Hi Marcel,

Very interesting! I think we should discuss this the next SIMAP/CACE meeting in Aarhus. We want, of course, that any application runs as fast as possible, so we need to think about how we get there in a systematic way. For instance, you call what you did a hack - is there a more "official" way to do it?

regards, Ivan

Quoting Marcel Keller <mkel...@cs.au.dk>:

Hi friends of VIFF,

I've now implemented the hack I mentioned at the last SIMAP/CACE meeting. The quintessence of the hack is that we do network communication every time a multiplication or open operation is scheduled, not only after returning the control back to Twisted.

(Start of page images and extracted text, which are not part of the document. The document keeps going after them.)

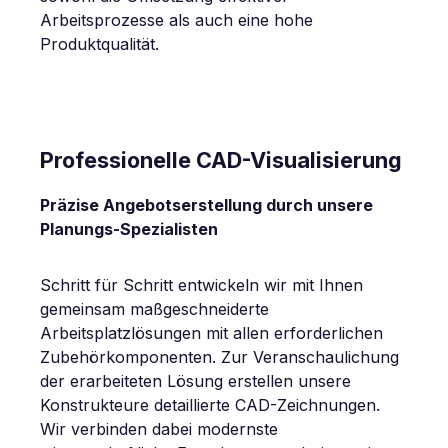
Arbeitsprozesse als auch eine hohe
Produktqualität.
Professionelle CAD-Visualisierung
Präzise Angebotserstellung durch unsere
Planungs-Spezialisten
Schritt für Schritt entwickeln wir mit Ihnen
gemeinsam maßgeschneiderte
Arbeitsplatzlösungen mit allen erforderlichen
Zubehörkomponenten. Zur Veranschaulichung
der erarbeiteten Lösung erstellen unsere
Konstrukteure detaillierte CAD-Zeichnungen.
Wir verbinden dabei modernste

As you can see in the attached graphs, the results are much better and more accurate than without the hack. The graph also shows that inversion by masking still is slower than inversion by exponentiation. However, the gap is smaller because I optimized PRSS which is used more with masking than with exponentiation. I guess that masking is slower because it needs more local computation and the network latency between the test machines is quite low (about 0.1 ms), which increases the impact of local computations.

If you want to try out the hack yourself, you find two patches attached. One is against Twisted 8.2.0 and one against the current tip of my VIFF repository: http://hg.viff.dk/mkeller/rev/d522f9b14b49. The PRSS optimizations can also be found there.

Furthermore, a new version of the document describing the AES implementation is attached. It corrects various errors of the previous version.